(Stored data)

--- START ---

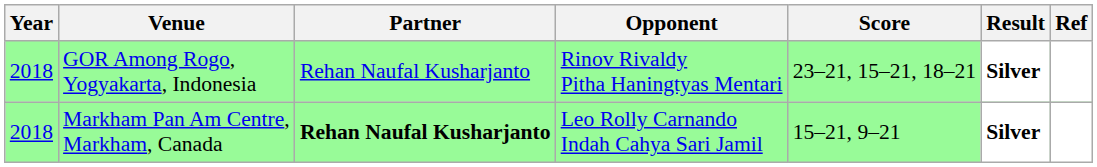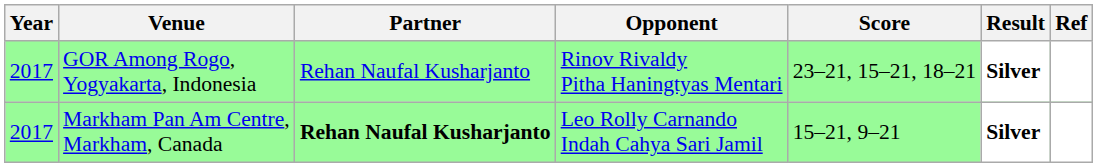GOR Among Rogo, Yogyakarta, Indonesia | Year: 2018 -> 2017
Markham Pan Am Centre, Markham, Canada | Year: 2018 -> 2017
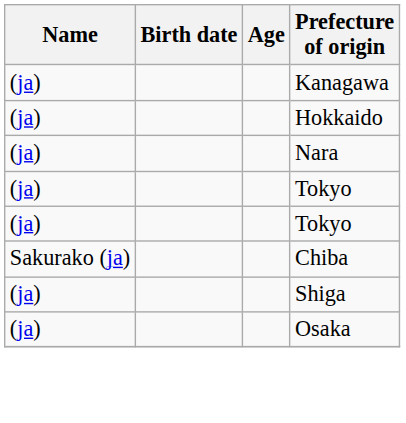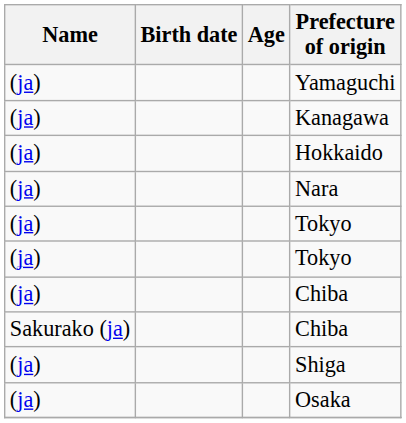+ row: (ja) | Yamaguchi
+ row: (ja) | Chiba
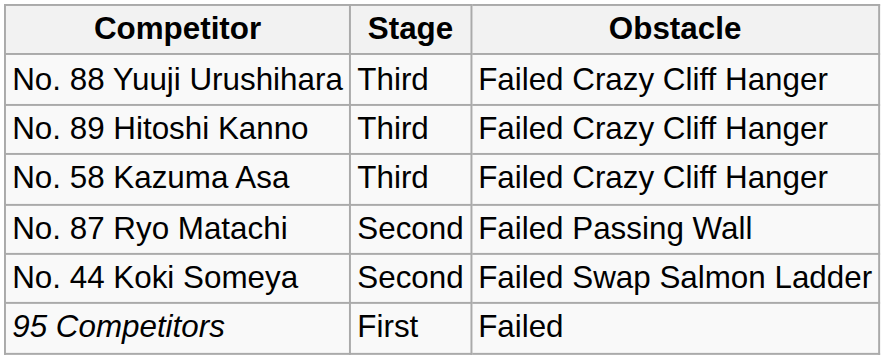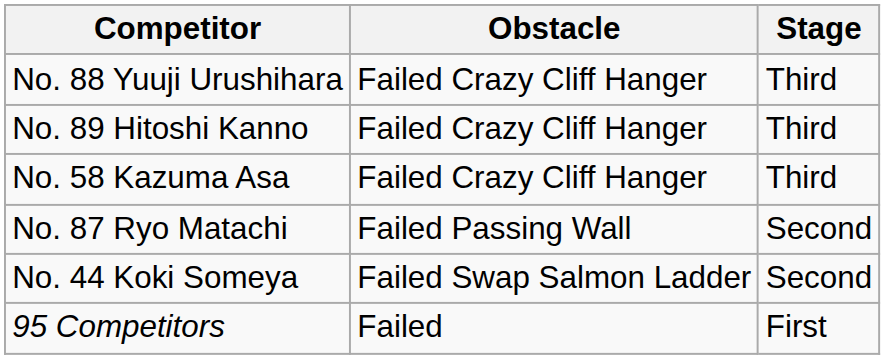columns swapped: Stage <-> Obstacle
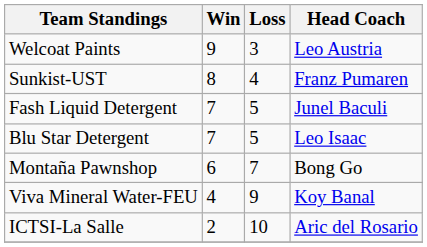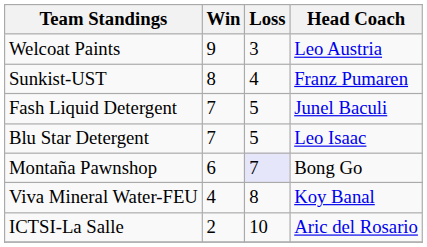Montaña Pawnshop | Loss: no background -> lavender background
Viva Mineral Water-FEU | Loss: 9 -> 8
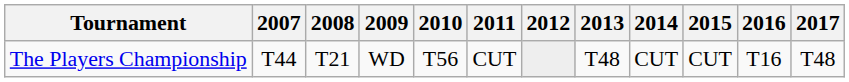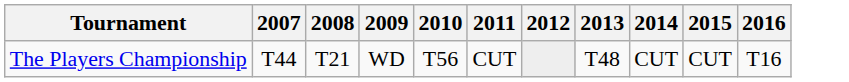- column: 2017 | T48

--- END ---

REQUEST: Format each line of the listing above as a numbered list, omitting the pictures and skipping any blank lines.

COMPLETED TASK:
1. GOR Among Rogo, Yogyakarta, Indonesia | Year: 2018 -> 2017
2. Markham Pan Am Centre, Markham, Canada | Year: 2018 -> 2017
3. + row: (ja) | Yamaguchi
4. + row: (ja) | Chiba
5. columns swapped: Stage <-> Obstacle
6. Montaña Pawnshop | Loss: no background -> lavender background
7. Viva Mineral Water-FEU | Loss: 9 -> 8
8. - column: 2017 | T48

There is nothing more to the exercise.